Dangerous Acquaintances is the eighth studio album by English singer Marianne Faithfull. It was released on 1 September 1981 by Island Records. The album was seen by reviewers as a disappointing follow-up to Faithfull's Broken English, as the album trades the angry and controversial alternative new wave arrangements of the previous one for a more mainstream rock texture, using over a dozen session musicians and, for some, giving a certain anonymous feel to the songs. The title is a reference to the Pierre Choderlos de Laclos 1782 novel Les Liaisons dangereuses.

The main singles of the album were "Intrigue", penned by the singer's then-husband, Ben Brierley, and "For Beauty's Sake", written by Faithfull and Steve Winwood.

----------------------------------------

- QUESTIONS ON THE MATERIAL -
1) Summarize the passage on Dangerous Acquaintances in two sentences.
2) Answer these questions using the passage on Dangerous Acquaintances:
(a) Which record label released the album?
(b) Who wrote the single "Intrigue"?
(c) What novel does the album's title refer to?
3) Quote everything in the passage on Dangerous Acquaintances from "The main singles" down to "and Steve Winwood.".

Images with bounding boxes:
----------------------------------------

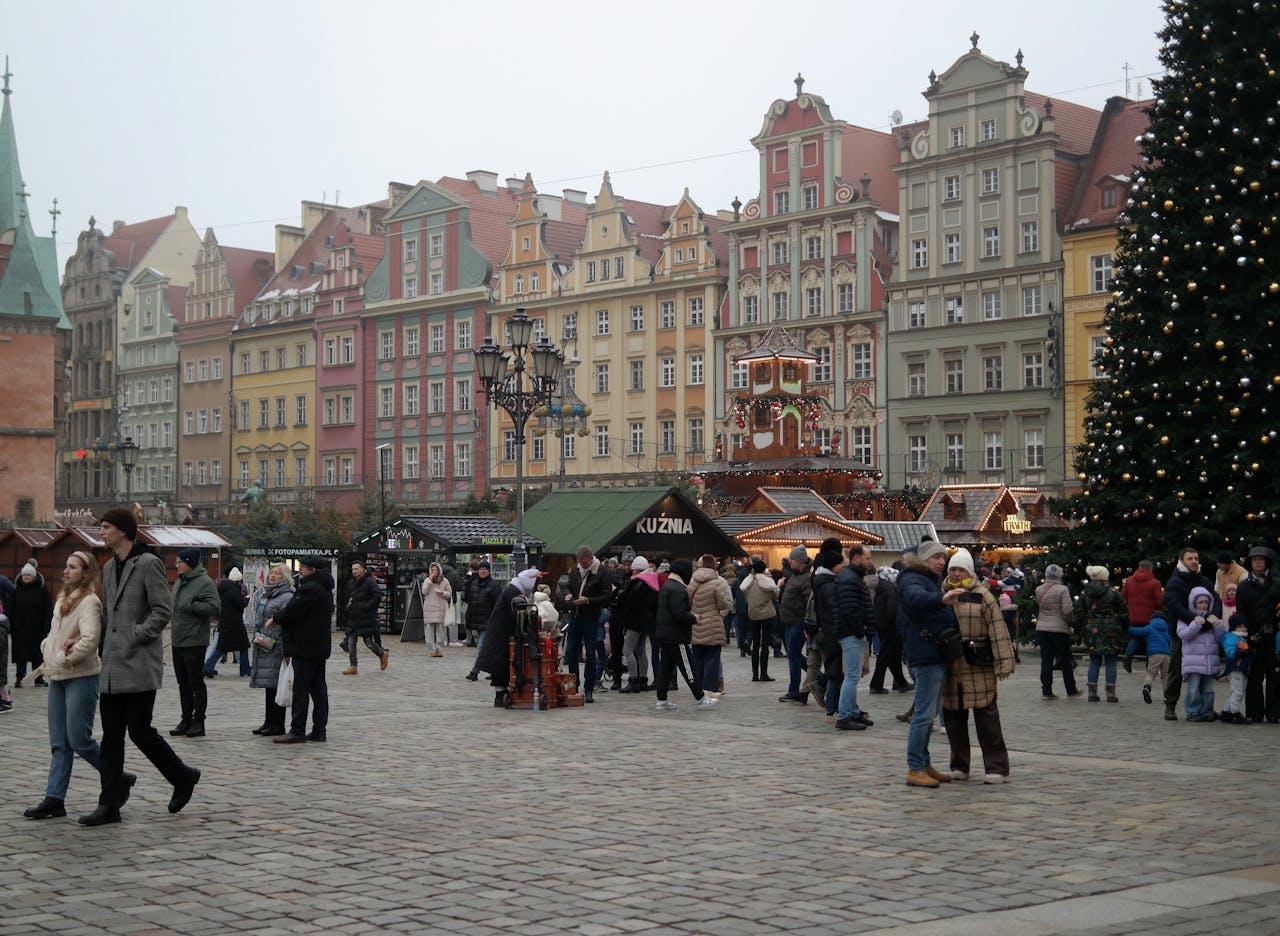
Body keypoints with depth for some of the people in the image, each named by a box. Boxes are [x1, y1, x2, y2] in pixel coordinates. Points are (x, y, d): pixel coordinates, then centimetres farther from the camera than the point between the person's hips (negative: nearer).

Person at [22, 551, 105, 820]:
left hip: (81, 678, -8)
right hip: (58, 677, 8)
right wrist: (48, 649, 1)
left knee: (79, 739, -7)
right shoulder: (62, 600, 14)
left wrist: (63, 658, -14)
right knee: (59, 743, 7)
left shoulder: (89, 602, -12)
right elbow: (52, 635, 22)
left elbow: (90, 640, -24)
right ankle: (54, 799, 8)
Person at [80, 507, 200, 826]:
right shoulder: (109, 567, 16)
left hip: (139, 665, -8)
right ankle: (110, 805, 8)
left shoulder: (148, 564, -9)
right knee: (111, 735, 5)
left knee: (140, 731, -5)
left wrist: (135, 637, -17)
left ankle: (183, 777, 16)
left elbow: (163, 610, -14)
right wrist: (105, 640, 10)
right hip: (112, 666, 8)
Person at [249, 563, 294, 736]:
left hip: (277, 647, -8)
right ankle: (269, 722, 19)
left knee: (276, 685, -6)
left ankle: (278, 724, -1)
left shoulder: (287, 597, -10)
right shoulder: (262, 594, 16)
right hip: (263, 646, 8)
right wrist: (256, 637, 19)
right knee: (268, 685, 13)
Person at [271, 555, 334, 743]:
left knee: (301, 689, -6)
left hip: (305, 648, -10)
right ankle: (319, 730, 14)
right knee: (318, 688, 10)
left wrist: (275, 619, 2)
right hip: (320, 646, 10)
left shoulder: (310, 589, -17)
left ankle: (297, 731, -3)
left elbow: (292, 612, -17)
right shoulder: (324, 589, 15)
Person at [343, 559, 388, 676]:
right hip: (353, 618, 7)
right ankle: (353, 667, 4)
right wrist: (348, 606, 10)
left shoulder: (370, 582, -11)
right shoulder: (352, 582, 12)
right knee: (350, 642, 0)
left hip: (366, 618, -7)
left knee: (369, 642, -1)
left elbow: (378, 596, -17)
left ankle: (383, 654, 26)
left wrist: (365, 607, -19)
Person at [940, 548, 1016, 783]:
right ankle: (959, 766, 21)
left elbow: (998, 630, -6)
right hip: (950, 668, 4)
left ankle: (996, 767, 3)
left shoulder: (982, 596, -2)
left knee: (986, 718, -3)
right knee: (954, 719, 9)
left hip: (978, 668, -4)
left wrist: (1003, 664, -11)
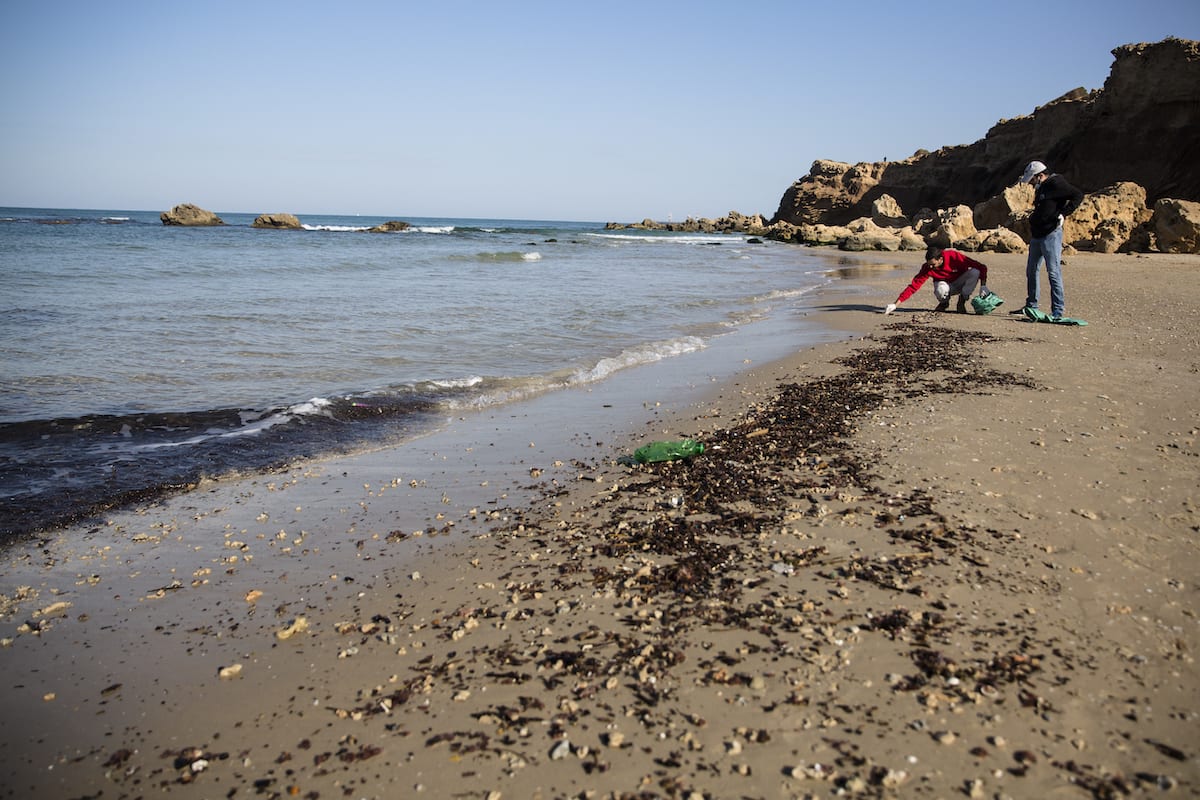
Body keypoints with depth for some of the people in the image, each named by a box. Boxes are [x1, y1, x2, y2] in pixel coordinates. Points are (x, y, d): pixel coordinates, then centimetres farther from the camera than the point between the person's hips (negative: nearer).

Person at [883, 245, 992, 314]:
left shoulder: (954, 256, -28)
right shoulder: (927, 268, -24)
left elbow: (981, 267, -22)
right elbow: (914, 286, -28)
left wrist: (983, 286, -30)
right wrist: (895, 304, -36)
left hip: (961, 283, 0)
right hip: (947, 286, 0)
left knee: (975, 272, -30)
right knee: (940, 288, -38)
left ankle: (962, 301, -11)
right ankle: (944, 303, 0)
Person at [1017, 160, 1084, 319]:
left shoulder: (1056, 184, -11)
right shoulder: (1041, 187, 17)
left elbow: (1078, 195, -15)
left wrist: (1063, 213, -19)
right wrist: (1033, 221, 12)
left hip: (1051, 234, -10)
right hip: (1036, 235, 10)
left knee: (1053, 273, -9)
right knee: (1031, 271, 15)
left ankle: (1058, 311, -7)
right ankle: (1031, 306, 26)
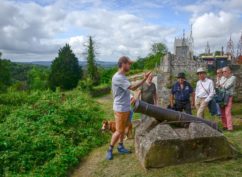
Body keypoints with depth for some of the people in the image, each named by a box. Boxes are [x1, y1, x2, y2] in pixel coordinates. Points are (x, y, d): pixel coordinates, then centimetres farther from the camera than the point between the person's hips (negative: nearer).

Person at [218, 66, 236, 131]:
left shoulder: (233, 78, -5)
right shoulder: (223, 78, 15)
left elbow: (227, 86, -14)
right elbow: (219, 86, 14)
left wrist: (221, 86, 2)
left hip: (228, 97, -6)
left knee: (227, 112, -12)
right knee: (222, 112, 5)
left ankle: (230, 127, -9)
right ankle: (225, 126, 13)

----------------------------------------

- EXPECTED OUTPUTS -
1) Dangerous Acquaintances, the eighth studio album by English singer Marianne Faithfull, was released by Island Records on 1 September 1981, and its title refers to the Pierre Choderlos de Laclos 1782 novel Les Liaisons dangereuses. Reviewers saw it as a disappointing follow-up to Broken English because it traded that album's angry, controversial new wave arrangements for a more mainstream rock texture, and its main singles were "Intrigue" and "For Beauty's Sake."

2)
(a) Island Records
(b) Ben Brierley, the singer's then-husband
(c) Les Liaisons dangereuses, the 1782 novel by Pierre Choderlos de Laclos

3)
The main singles of the album were "Intrigue", penned by the singer's then-husband, Ben Brierley, and "For Beauty's Sake", written by Faithfull and Steve Winwood.